In Elizabeth Blackburn and the Story of Telomeres, Catherine Brady identifies specific ways Blackburn has created a women-friendly workspace, such as offering flex-time for child and elder care and regularly scheduled, personal meetings. (See my review of Brady’s book in the November/December 2008 issue of WRB.)
Another example of women doing science differently is that Blackburn chose atypical subjects—women caring for disabled children—to investigate telomeres’s role in human health. The women were found to have shorter telomeres, which was linked to reduced health. Media often presents happy mothers caring for special children; Blackburn’s reveals the difficult reality behind that stereotype.
I asked a friend’s daughter, a post-doc in biological medicine about Blackburn and Greider’s award. Like many scientists, she found it difficult to talk about the context of science, and so I prodded: Does emphasizing the accomplishments of superstars—rather than the pleasures of doing everyday science—lead to fewer women scientists?
She thought the real problem was that American society is scientifically and technologically illiterate, undervaluing both. Therefore, bright, ambitious women—and men—fail to enter these fields.

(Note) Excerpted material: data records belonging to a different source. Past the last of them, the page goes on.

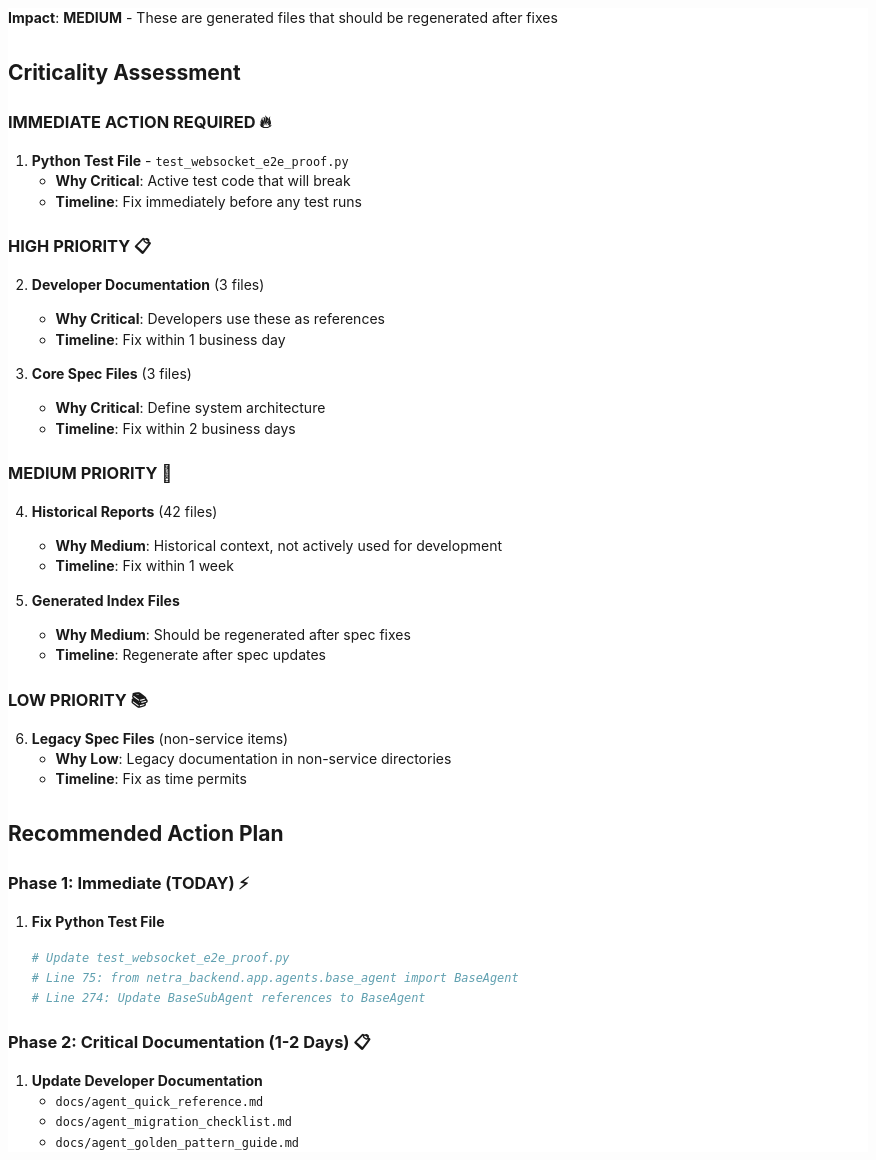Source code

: **Impact**: **MEDIUM** - These are generated files that should be regenerated after fixes

## Criticality Assessment

### **IMMEDIATE ACTION REQUIRED** 🔥

1. **Python Test File** - `test_websocket_e2e_proof.py`
   - **Why Critical**: Active test code that will break
   - **Timeline**: Fix immediately before any test runs

### **HIGH PRIORITY** 📋

2. **Developer Documentation** (3 files)
   - **Why Critical**: Developers use these as references
   - **Timeline**: Fix within 1 business day

3. **Core Spec Files** (3 files) 
   - **Why Critical**: Define system architecture
   - **Timeline**: Fix within 2 business days

### **MEDIUM PRIORITY** 📝

4. **Historical Reports** (42 files)
   - **Why Medium**: Historical context, not actively used for development
   - **Timeline**: Fix within 1 week

5. **Generated Index Files**
   - **Why Medium**: Should be regenerated after spec fixes
   - **Timeline**: Regenerate after spec updates

### **LOW PRIORITY** 📚

6. **Legacy Spec Files** (non-service items)
   - **Why Low**: Legacy documentation in non-service directories
   - **Timeline**: Fix as time permits

## Recommended Action Plan

### Phase 1: Immediate (TODAY) ⚡

1. **Fix Python Test File**
   ```bash
   # Update test_websocket_e2e_proof.py
   # Line 75: from netra_backend.app.agents.base_agent import BaseAgent
   # Line 274: Update BaseSubAgent references to BaseAgent
   ```

### Phase 2: Critical Documentation (1-2 Days) 📋

1. **Update Developer Documentation**
   - `docs/agent_quick_reference.md`
   - `docs/agent_migration_checklist.md` 
   - `docs/agent_golden_pattern_guide.md`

True enough. But it’s also true that scientific literacy is inevitably tied to social change. As Ursula Franklin points out in The Real World of Technology (Anansi, 1999), worms, bacteria, and decaying matter must make fertile soil if a tree of change is to grow. Franklin calls this the “earthworm theory of change.” Great scientists, in addition to their talents, stand on the shoulders of many people. It would be good to find ways to honor all.
Blackburn’s award raises another issue about the context of science—that of women, science, and politics.
Politics have certainly played a role in Blackburn’s career. In 2004, the Bush administration dismissed Blackburn and another scientist from the President’s Council on Bioethics because they believed the administration’s policy contradicted scientific knowledge. By awarding Blackburn the honor this year, then, the Nobel commission reinforced its approval of the new directions set by fellow-Nobel laureate President Obama.
In hierarchical societies, those who win awards can influence their fields. Feminists can hope that the innovations Blackburn and Greider have developed—in their personal styles of doing science, in their workplaces, and in their research focus—will lead to more women and feminist men in science, and, one can hope, eventually, engineering and technology.
I wonder if the young post-doc I talked with had the current climate crisis in mind when she talked about American’s scientific and technological illiteracy. As an older woman, I worry there’s not enough time for society to change.
For a study of women Nobel laureates, see Hilary Rose, Love, Power, and Knowledge: Towards a Feminist Transformation of the Sciences (University of Indiana Press, 1994).
Kathleen Ochs, Associate Professor Emeritus, Liberal Arts and International Studies, Colorado School of Mines, taught undergraduate engineering students from 1980 to 2007. Her research covered several areas: the Royal Society of London’s attempt to learn the secrets of artisans to help construct the new science (1640 to 1660), a quantitative study of mining engineers in the early twentieth century, and women in engineering and technology. Her current research focus is “big picture” history in science and technology. Professor Ochs is working on her post-retirement website.